WASHINGTON, USA — The executive board of the International Monetary Fund (IMF) on Friday completed the third review of St Kitts and Nevis’ economic performance under a program supported by a 36-month Stand-by Arrangement (SBA). The completion of the review allows the immediate disbursement of an amount equivalent to SDR 3.16 million (about US$ 4.76 million), bringing total disbursements under the arrangement to SDR 39.94 million (about US$ 60.21 million).
The executive board also approved a request for waivers of applicability for the end-June 2012 performance criteria. These waivers were necessary because the executive board meeting was scheduled to take place after end-June but prior to the availability of data to assess the relevant PCs.
The SBA was approved on July 27, 2011, for an amount equivalent to SDR 52.51 million (about US $79.15 million), or 590 percent of St Kitts and Nevis’ IMF quota.
Following the executive board’s discussion, Min Zhu, deputy managing director and acting chair, issued the following statement:
“While the outlook for the St Kitts and Nevis economy is for a moderate recovery, weaker domestic activity and the persisting difficult global environment pose challenges. The authorities are continuing to successfully implement their Fund-supported program and remain committed to the sound macroeconomic policies and sustaining the pace of structural reforms.

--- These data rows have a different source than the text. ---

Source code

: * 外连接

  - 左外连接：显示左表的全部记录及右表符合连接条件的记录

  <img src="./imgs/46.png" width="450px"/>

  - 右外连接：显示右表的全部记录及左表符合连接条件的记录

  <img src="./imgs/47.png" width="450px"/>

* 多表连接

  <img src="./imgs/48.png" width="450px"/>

“The authorities have made further progress on restructuring the public debt and have reached an agreement with Paris Club creditors. Similar negotiations with other bilateral creditors will be necessary to secure debt sustainability. The debt-land swap has also advanced. Key priority now is the swift operational implementation of the Special Purpose Vehicles (SPVs). It will be important to align the governance structure and staffing of these SPVs with best international practices to ensure transparency and accountability. Successful completion of debt restructuring will yield debt service savings, which will help shore up the fiscal position.
“Continued successful program implementation and the achievement of medium-term fiscal targets will depend on a sound macroeconomic framework, including further broadening the tax base, strengthening revenue administration, and improving the efficiency of public spending. Reforms in public financial management will help enhance the quality of adjustment and provide the fiscal space needed to accelerate growth-enhancing expenditures, particularly public infrastructure investment.
“The financial sector remains healthy and adequately capitalized. Continued close monitoring and collaboration with the Eastern Caribbean Central Bank to address any repercussion of the debt-land swap and debt rescheduling on banks’ liquidity and profitability should be an important priority.”